When documenting Floyd Burroughs’ family and home for Let us Now Praise Famous Men in 1936, Evans’ isolated focus on the objects caught my eye. A chair flanked by a white sheet and a broom. An empty bed. A pair of workers shoes. Utensils. Along with the portraits he made, the closeups of details describe the life and situation more than the actual faces. As if, in the portraits, the gaze is broken. Along with the use of his gaze, Evans also distances himself from the traditional mode of documentary practice. There is little or no action in his photographs, yet we do experience the situation, through the focus on details. The images are silent, and their immanent communication is key. They are studies. In this, a photographic language develops, one which is more formal, perhaps, but also stays away from the usual photographic realism, where motion, portraiture and action is the modus operandi. When focusing on objects, such as the boots in the negative space, the empty bed, or the chair flanked by the broom and sheet, Evans lets the image breathe, look at you, rather than having the person in the image speaking. It is as if Evans trusts the image, the photography and its silence.

Walker Evans, Dora Mae Tengle, sharecropper's daughter, Hale County, Alabama, 1936.

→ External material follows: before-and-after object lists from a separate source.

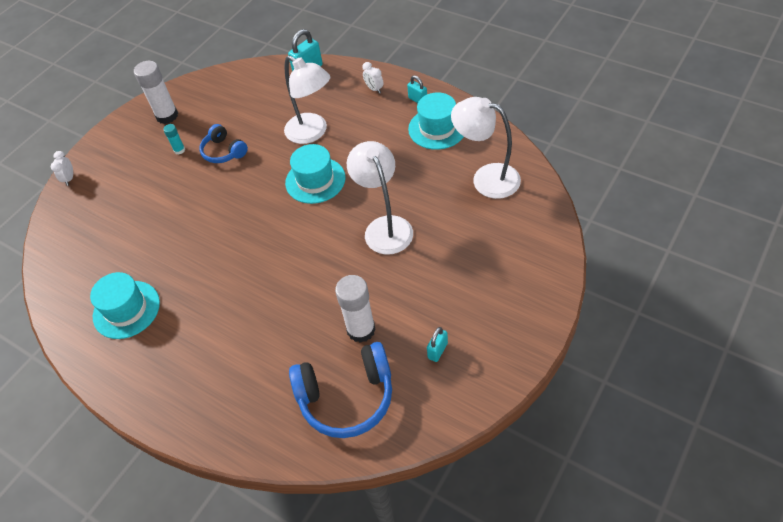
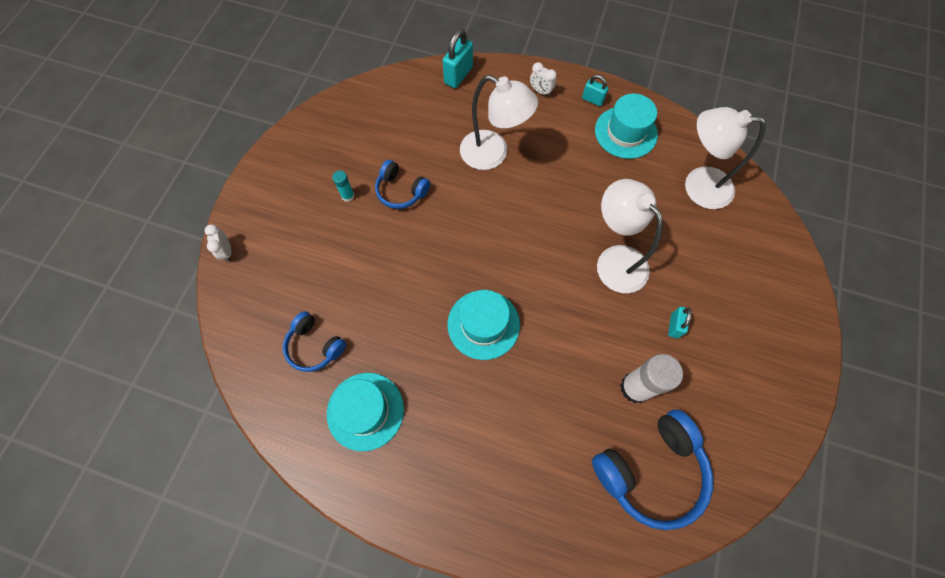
camera: 20 degrees left, 15 degrees up
white glue stick [134,61,178,124] -> none
turquoise hat [285,144,346,204] -> turquoise hat moved to [448,290,520,360]
turquoise padlock [427,327,448,362] -> turquoise padlock moved to [668,307,692,338]
none -> blue headphones [283,311,346,372]

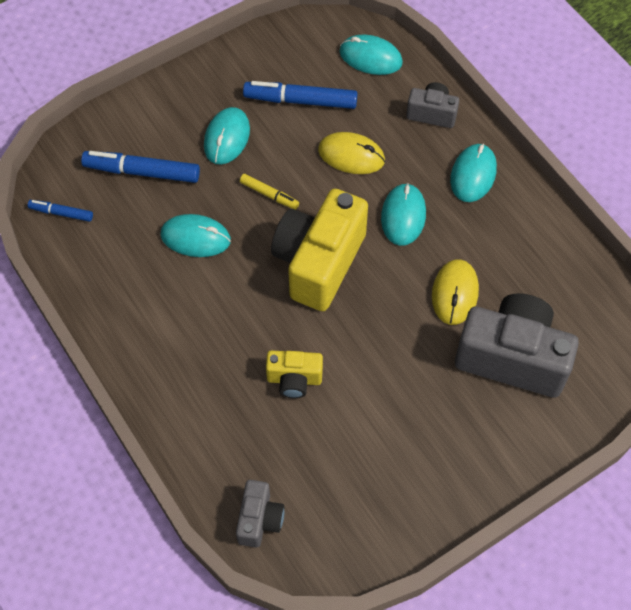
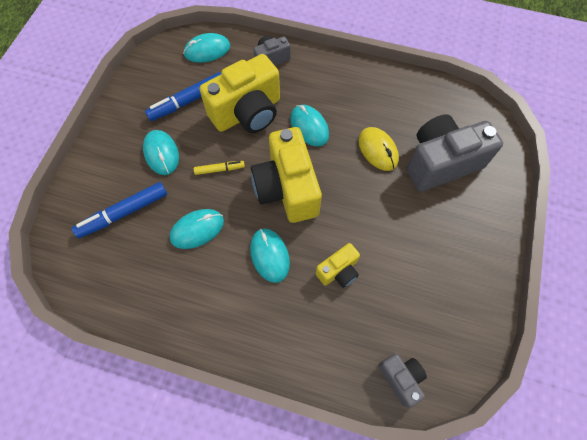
camera: 40 degrees left, 5 degrees up
blue marker [28,200,93,222] -> none
yellow mouse [318,132,385,174] -> yellow camera [199,54,280,133]
turquoise mouse [450,143,497,202] -> turquoise mouse moved to [250,228,290,283]

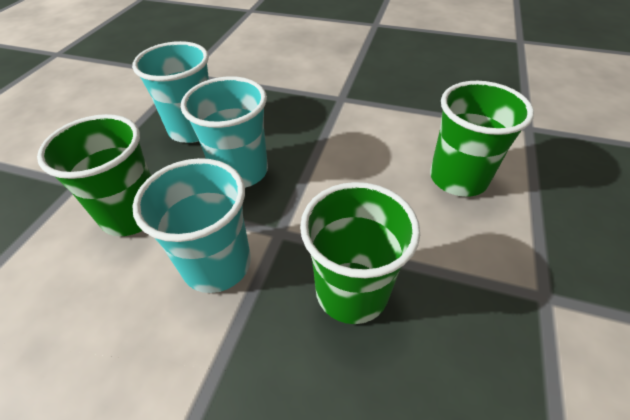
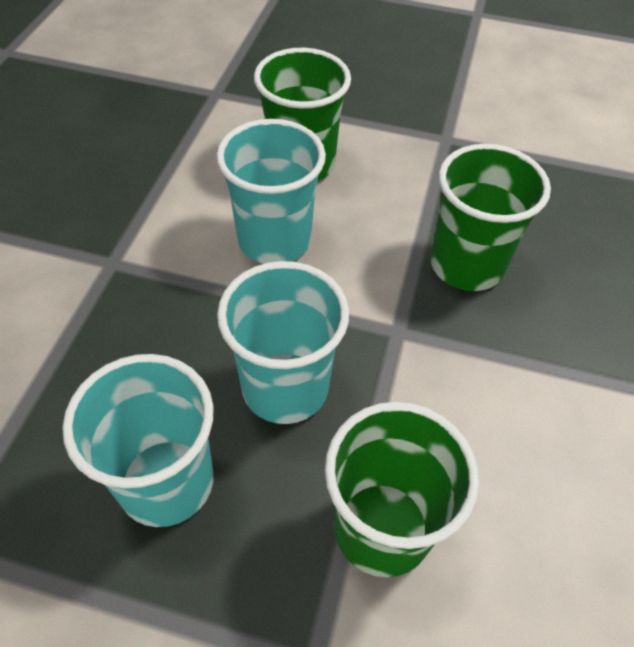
camera: 95 degrees left, 5 degrees up
turquoise cup [133,158,251,293] -> turquoise cup moved to [216,119,326,264]

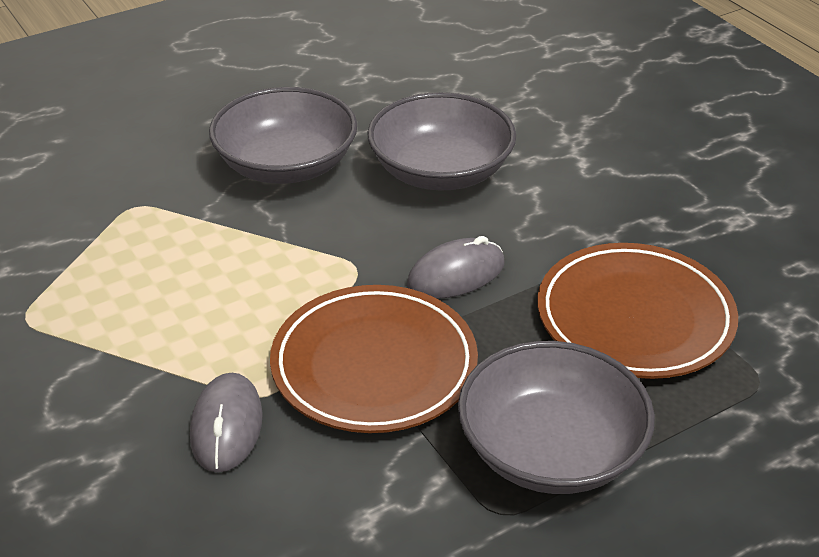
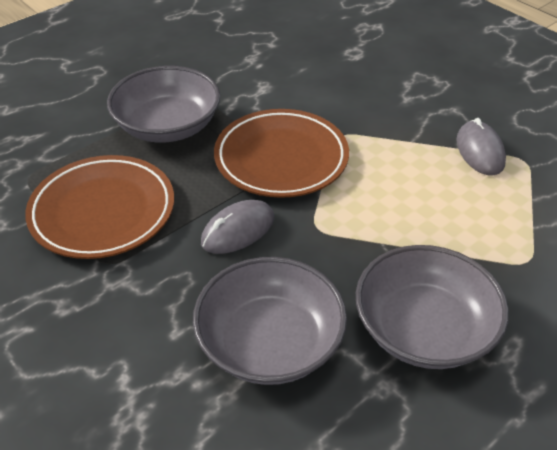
camera: 170 degrees right, 5 degrees up
grey mouse [190,373,263,472] -> grey mouse moved to [457,118,506,176]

While writing this, I remembered seeing an image of Evans included in an exhibition at Standard (Oslo) in 2013. The exhibition included mainly contemporary work, and I was puzzled by the inclusion of the Evans piece. I am now, perhaps, understanding this better, as if it was an ode to Evans’ mind and eye. It is hard for me to define the postmodern project in photography, although it carries importance. I find the time we are in, photographically, somewhere in between modernity and postmodernity – and thus work created today should be informed by both. If a documentary approach still can be relevant, or at least exist, the straight photographic document is no longer enough – as if its naiveté is broken. Narration is no longer key. The images look back at us, and we are better informed in reading them now than ever before. In looking at Evans’ work dating nearly 80 years back, I have found relevant use and understanding of the photographic image. In Dora Mae Tengle, sharecropper's daughter, Evans’ Friedlander-esque approach reveals something to me. Not only does he include himself in the image (there is a similar approach among his images of flood victims), but he also destructs the gaze, creating a similar effect as to the more recent Gazing Balls by Jeff Koons. The neutrality of the image is broken, the image looks back, and the photographer is present. This – what seems to be a simple snapshot – holds so many layers of photographic understanding. Along the other work by Evans’ it makes him a highly relevant photographer in the quest of understanding the potential for the straight image in a contemporary discourse.